Itemized modification records
- - -

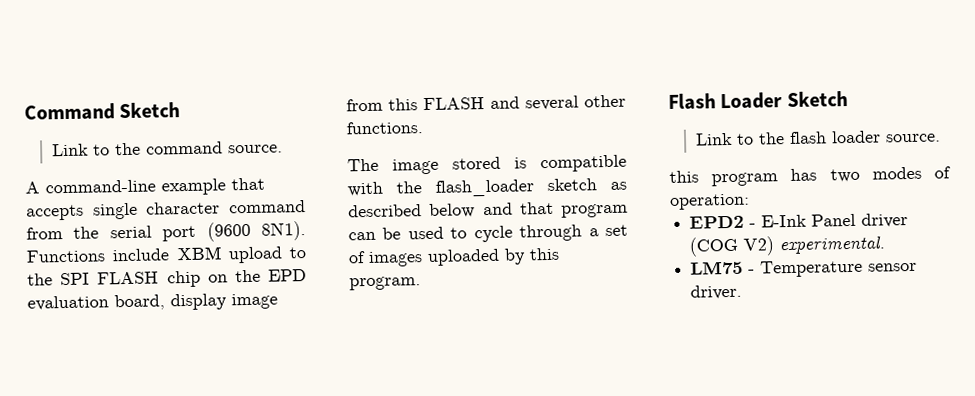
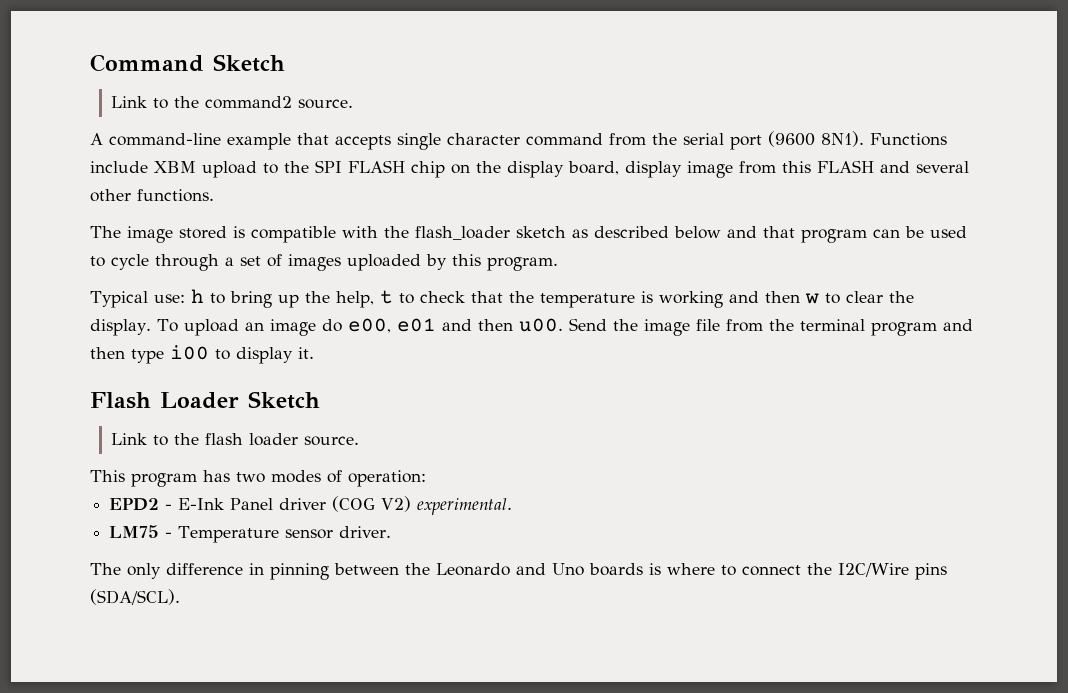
[145,141,223,155] command -> [205,96,293,109] command2
[267,269,307,282] [27,295,109,311] EPD evaluation -> [507,161,564,178] display
(421, 283) none -> [90,289,914,308] [90,318,973,336] [90,345,314,364] // Typical use: h to bring up the help, t to check that the temperature is working and then w to clear the display. To upload an image do e00, e01 and then u00. Send the image file from the terminal program and then type i00 to display it.
[669,170,699,183] this -> [90,470,125,482] This
(743, 292) none -> [90,563,947,580] [90,589,180,605] // The only difference in pinning between the Leonardo and Uno boards is where to connect the I2C/Wire pins (SDA/SCL).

- - -

> TASK DESCRIPTION:
The lines in the records above that include the word "none" must be copied out.

> EXERCISE OUTPUT:
(421, 283) none -> [90,289,914,308] [90,318,973,336] [90,345,314,364] // Typical use: h to bring up the help, t to check that the temperature is working and then w to clear the display. To upload an image do e00, e01 and then u00. Send the image file from the terminal program and then type i00 to display it.
(743, 292) none -> [90,563,947,580] [90,589,180,605] // The only difference in pinning between the Leonardo and Uno boards is where to connect the I2C/Wire pins (SDA/SCL).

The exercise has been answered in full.